▶ **Provided entries**:
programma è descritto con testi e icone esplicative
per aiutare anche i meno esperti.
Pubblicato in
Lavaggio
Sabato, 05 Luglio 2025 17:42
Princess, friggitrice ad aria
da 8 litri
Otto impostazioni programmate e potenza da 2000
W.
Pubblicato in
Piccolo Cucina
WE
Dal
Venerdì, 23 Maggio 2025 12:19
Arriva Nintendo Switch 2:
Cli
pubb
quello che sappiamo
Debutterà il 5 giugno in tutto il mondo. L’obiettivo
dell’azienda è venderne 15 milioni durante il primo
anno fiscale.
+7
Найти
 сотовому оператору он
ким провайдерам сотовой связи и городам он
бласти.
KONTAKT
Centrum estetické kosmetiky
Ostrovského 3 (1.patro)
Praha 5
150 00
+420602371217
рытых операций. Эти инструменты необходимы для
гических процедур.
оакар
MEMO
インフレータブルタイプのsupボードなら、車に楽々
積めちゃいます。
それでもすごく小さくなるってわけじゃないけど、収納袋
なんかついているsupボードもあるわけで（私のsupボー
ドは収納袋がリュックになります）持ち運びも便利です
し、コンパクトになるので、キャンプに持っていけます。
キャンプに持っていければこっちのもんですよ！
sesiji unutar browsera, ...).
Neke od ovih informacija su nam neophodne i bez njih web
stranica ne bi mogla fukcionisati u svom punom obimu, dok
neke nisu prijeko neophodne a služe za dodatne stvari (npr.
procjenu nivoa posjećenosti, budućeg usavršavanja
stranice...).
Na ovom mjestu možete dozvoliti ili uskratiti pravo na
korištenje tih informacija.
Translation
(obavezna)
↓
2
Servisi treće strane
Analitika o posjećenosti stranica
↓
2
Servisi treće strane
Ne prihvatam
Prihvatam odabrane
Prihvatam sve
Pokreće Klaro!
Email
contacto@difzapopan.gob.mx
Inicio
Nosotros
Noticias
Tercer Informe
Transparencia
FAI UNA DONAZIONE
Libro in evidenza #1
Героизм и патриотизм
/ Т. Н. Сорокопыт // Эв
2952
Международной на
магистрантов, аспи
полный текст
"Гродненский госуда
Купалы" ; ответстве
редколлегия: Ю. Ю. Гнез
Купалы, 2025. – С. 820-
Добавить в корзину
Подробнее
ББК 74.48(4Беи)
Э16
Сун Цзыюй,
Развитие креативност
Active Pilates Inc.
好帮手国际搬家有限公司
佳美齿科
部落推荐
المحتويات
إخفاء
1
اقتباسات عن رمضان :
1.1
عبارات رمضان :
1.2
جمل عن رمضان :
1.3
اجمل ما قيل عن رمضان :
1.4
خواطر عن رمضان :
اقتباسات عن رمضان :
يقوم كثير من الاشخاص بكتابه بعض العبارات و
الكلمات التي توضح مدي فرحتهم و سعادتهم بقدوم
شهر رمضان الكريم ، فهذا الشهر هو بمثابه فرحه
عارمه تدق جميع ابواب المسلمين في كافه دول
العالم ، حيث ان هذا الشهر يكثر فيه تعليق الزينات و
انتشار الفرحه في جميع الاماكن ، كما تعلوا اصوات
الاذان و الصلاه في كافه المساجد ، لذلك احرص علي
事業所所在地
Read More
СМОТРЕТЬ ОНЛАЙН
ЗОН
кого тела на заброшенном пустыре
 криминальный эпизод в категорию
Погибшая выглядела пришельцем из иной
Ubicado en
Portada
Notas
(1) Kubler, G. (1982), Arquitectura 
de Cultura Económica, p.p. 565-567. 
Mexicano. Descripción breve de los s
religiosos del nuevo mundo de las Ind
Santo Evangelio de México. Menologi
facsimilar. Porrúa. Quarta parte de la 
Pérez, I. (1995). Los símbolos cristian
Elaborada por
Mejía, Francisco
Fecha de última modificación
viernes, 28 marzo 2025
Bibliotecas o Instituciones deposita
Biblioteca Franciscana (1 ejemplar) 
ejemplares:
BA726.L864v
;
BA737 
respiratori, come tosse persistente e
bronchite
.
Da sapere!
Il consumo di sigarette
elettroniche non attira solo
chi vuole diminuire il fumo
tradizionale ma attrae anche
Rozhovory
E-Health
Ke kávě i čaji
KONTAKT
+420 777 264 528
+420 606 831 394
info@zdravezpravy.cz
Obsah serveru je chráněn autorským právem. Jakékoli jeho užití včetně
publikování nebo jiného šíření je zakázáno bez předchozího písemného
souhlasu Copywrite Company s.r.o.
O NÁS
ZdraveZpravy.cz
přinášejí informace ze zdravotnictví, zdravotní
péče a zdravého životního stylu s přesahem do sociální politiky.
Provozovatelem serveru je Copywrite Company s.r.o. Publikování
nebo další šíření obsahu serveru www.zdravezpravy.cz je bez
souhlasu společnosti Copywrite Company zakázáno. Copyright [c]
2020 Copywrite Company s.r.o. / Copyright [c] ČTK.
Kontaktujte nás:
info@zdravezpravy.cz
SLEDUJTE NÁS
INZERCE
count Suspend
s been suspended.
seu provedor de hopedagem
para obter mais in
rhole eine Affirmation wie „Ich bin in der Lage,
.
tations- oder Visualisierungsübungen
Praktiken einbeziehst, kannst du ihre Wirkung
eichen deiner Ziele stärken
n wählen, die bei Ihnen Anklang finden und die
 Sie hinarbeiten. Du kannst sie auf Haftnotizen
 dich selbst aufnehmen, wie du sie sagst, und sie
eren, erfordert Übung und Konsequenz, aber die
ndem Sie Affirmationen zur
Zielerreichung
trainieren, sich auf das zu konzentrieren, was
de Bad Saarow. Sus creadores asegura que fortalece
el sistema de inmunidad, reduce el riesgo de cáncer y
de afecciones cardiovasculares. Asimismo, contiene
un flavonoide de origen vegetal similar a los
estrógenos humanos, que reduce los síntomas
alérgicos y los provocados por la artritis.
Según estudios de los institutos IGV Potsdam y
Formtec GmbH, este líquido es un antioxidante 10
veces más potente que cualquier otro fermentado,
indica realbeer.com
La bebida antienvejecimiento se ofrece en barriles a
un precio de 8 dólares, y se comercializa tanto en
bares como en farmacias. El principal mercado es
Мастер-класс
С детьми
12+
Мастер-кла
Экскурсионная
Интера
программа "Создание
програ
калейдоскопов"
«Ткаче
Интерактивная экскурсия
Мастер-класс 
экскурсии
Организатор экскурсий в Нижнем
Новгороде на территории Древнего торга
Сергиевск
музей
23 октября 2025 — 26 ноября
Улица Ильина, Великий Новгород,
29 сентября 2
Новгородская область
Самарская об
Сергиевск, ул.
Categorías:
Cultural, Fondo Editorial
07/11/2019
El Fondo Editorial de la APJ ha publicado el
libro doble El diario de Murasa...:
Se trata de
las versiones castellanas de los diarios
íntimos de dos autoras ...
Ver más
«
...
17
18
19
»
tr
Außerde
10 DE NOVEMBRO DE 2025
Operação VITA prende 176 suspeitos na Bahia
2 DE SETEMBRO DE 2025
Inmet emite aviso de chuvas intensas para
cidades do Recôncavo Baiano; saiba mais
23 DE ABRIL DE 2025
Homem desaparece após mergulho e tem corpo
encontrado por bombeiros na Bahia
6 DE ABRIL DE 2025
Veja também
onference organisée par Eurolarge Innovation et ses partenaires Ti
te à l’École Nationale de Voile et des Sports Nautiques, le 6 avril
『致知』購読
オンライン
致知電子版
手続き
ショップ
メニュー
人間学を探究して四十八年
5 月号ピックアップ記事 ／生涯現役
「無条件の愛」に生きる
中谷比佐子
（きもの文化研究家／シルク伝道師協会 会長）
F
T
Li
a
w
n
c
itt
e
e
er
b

▶ **Assignment**: Copy out every line of the material above, character for character and in the original order, from the first line to the last.

▶ **Solution to this exercise**:
programma è descritto con testi e icone esplicative
per aiutare anche i meno esperti.
Pubblicato in
Lavaggio
Sabato, 05 Luglio 2025 17:42
Princess, friggitrice ad aria
da 8 litri
Otto impostazioni programmate e potenza da 2000
W.
Pubblicato in
Piccolo Cucina
WE
Dal
Venerdì, 23 Maggio 2025 12:19
Arriva Nintendo Switch 2:
Cli
pubb
quello che sappiamo
Debutterà il 5 giugno in tutto il mondo. L’obiettivo
dell’azienda è venderne 15 milioni durante il primo
anno fiscale.
+7
Найти
 сотовому оператору он
ким провайдерам сотовой связи и городам он
бласти.
KONTAKT
Centrum estetické kosmetiky
Ostrovského 3 (1.patro)
Praha 5
150 00
+420602371217
рытых операций. Эти инструменты необходимы для
гических процедур.
оакар
MEMO
インフレータブルタイプのsupボードなら、車に楽々
積めちゃいます。
それでもすごく小さくなるってわけじゃないけど、収納袋
なんかついているsupボードもあるわけで（私のsupボー
ドは収納袋がリュックになります）持ち運びも便利です
し、コンパクトになるので、キャンプに持っていけます。
キャンプに持っていければこっちのもんですよ！
sesiji unutar browsera, ...).
Neke od ovih informacija su nam neophodne i bez njih web
stranica ne bi mogla fukcionisati u svom punom obimu, dok
neke nisu prijeko neophodne a služe za dodatne stvari (npr.
procjenu nivoa posjećenosti, budućeg usavršavanja
stranice...).
Na ovom mjestu možete dozvoliti ili uskratiti pravo na
korištenje tih informacija.
Translation
(obavezna)
↓
2
Servisi treće strane
Analitika o posjećenosti stranica
↓
2
Servisi treće strane
Ne prihvatam
Prihvatam odabrane
Prihvatam sve
Pokreće Klaro!
Email
contacto@difzapopan.gob.mx
Inicio
Nosotros
Noticias
Tercer Informe
Transparencia
FAI UNA DONAZIONE
Libro in evidenza #1
Героизм и патриотизм
/ Т. Н. Сорокопыт // Эв
2952
Международной на
магистрантов, аспи
полный текст
"Гродненский госуда
Купалы" ; ответстве
редколлегия: Ю. Ю. Гнез
Купалы, 2025. – С. 820-
Добавить в корзину
Подробнее
ББК 74.48(4Беи)
Э16
Сун Цзыюй,
Развитие креативност
Active Pilates Inc.
好帮手国际搬家有限公司
佳美齿科
部落推荐
المحتويات
إخفاء
1
اقتباسات عن رمضان :
1.1
عبارات رمضان :
1.2
جمل عن رمضان :
1.3
اجمل ما قيل عن رمضان :
1.4
خواطر عن رمضان :
اقتباسات عن رمضان :
يقوم كثير من الاشخاص بكتابه بعض العبارات و
الكلمات التي توضح مدي فرحتهم و سعادتهم بقدوم
شهر رمضان الكريم ، فهذا الشهر هو بمثابه فرحه
عارمه تدق جميع ابواب المسلمين في كافه دول
العالم ، حيث ان هذا الشهر يكثر فيه تعليق الزينات و
انتشار الفرحه في جميع الاماكن ، كما تعلوا اصوات
الاذان و الصلاه في كافه المساجد ، لذلك احرص علي
事業所所在地
Read More
СМОТРЕТЬ ОНЛАЙН
ЗОН
кого тела на заброшенном пустыре
 криминальный эпизод в категорию
Погибшая выглядела пришельцем из иной
Ubicado en
Portada
Notas
(1) Kubler, G. (1982), Arquitectura 
de Cultura Económica, p.p. 565-567. 
Mexicano. Descripción breve de los s
religiosos del nuevo mundo de las Ind
Santo Evangelio de México. Menologi
facsimilar. Porrúa. Quarta parte de la 
Pérez, I. (1995). Los símbolos cristian
Elaborada por
Mejía, Francisco
Fecha de última modificación
viernes, 28 marzo 2025
Bibliotecas o Instituciones deposita
Biblioteca Franciscana (1 ejemplar) 
ejemplares:
BA726.L864v
;
BA737 
respiratori, come tosse persistente e
bronchite
.
Da sapere!
Il consumo di sigarette
elettroniche non attira solo
chi vuole diminuire il fumo
tradizionale ma attrae anche
Rozhovory
E-Health
Ke kávě i čaji
KONTAKT
+420 777 264 528
+420 606 831 394
info@zdravezpravy.cz
Obsah serveru je chráněn autorským právem. Jakékoli jeho užití včetně
publikování nebo jiného šíření je zakázáno bez předchozího písemného
souhlasu Copywrite Company s.r.o.
O NÁS
ZdraveZpravy.cz
přinášejí informace ze zdravotnictví, zdravotní
péče a zdravého životního stylu s přesahem do sociální politiky.
Provozovatelem serveru je Copywrite Company s.r.o. Publikování
nebo další šíření obsahu serveru www.zdravezpravy.cz je bez
souhlasu společnosti Copywrite Company zakázáno. Copyright [c]
2020 Copywrite Company s.r.o. / Copyright [c] ČTK.
Kontaktujte nás:
info@zdravezpravy.cz
SLEDUJTE NÁS
INZERCE
count Suspend
s been suspended.
seu provedor de hopedagem
para obter mais in
rhole eine Affirmation wie „Ich bin in der Lage,
.
tations- oder Visualisierungsübungen
Praktiken einbeziehst, kannst du ihre Wirkung
eichen deiner Ziele stärken
n wählen, die bei Ihnen Anklang finden und die
 Sie hinarbeiten. Du kannst sie auf Haftnotizen
 dich selbst aufnehmen, wie du sie sagst, und sie
eren, erfordert Übung und Konsequenz, aber die
ndem Sie Affirmationen zur
Zielerreichung
trainieren, sich auf das zu konzentrieren, was
de Bad Saarow. Sus creadores asegura que fortalece
el sistema de inmunidad, reduce el riesgo de cáncer y
de afecciones cardiovasculares. Asimismo, contiene
un flavonoide de origen vegetal similar a los
estrógenos humanos, que reduce los síntomas
alérgicos y los provocados por la artritis.
Según estudios de los institutos IGV Potsdam y
Formtec GmbH, este líquido es un antioxidante 10
veces más potente que cualquier otro fermentado,
indica realbeer.com
La bebida antienvejecimiento se ofrece en barriles a
un precio de 8 dólares, y se comercializa tanto en
bares como en farmacias. El principal mercado es
Мастер-класс
С детьми
12+
Мастер-кла
Экскурсионная
Интера
программа "Создание
програ
калейдоскопов"
«Ткаче
Интерактивная экскурсия
Мастер-класс 
экскурсии
Организатор экскурсий в Нижнем
Новгороде на территории Древнего торга
Сергиевск
музей
23 октября 2025 — 26 ноября
Улица Ильина, Великий Новгород,
29 сентября 2
Новгородская область
Самарская об
Сергиевск, ул.
Categorías:
Cultural, Fondo Editorial
07/11/2019
El Fondo Editorial de la APJ ha publicado el
libro doble El diario de Murasa...:
Se trata de
las versiones castellanas de los diarios
íntimos de dos autoras ...
Ver más
«
...
17
18
19
»
tr
Außerde
10 DE NOVEMBRO DE 2025
Operação VITA prende 176 suspeitos na Bahia
2 DE SETEMBRO DE 2025
Inmet emite aviso de chuvas intensas para
cidades do Recôncavo Baiano; saiba mais
23 DE ABRIL DE 2025
Homem desaparece após mergulho e tem corpo
encontrado por bombeiros na Bahia
6 DE ABRIL DE 2025
Veja também
onference organisée par Eurolarge Innovation et ses partenaires Ti
te à l’École Nationale de Voile et des Sports Nautiques, le 6 avril
『致知』購読
オンライン
致知電子版
手続き
ショップ
メニュー
人間学を探究して四十八年
5 月号ピックアップ記事 ／生涯現役
「無条件の愛」に生きる
中谷比佐子
（きもの文化研究家／シルク伝道師協会 会長）
F
T
Li
a
w
n
c
itt
e
e
er
b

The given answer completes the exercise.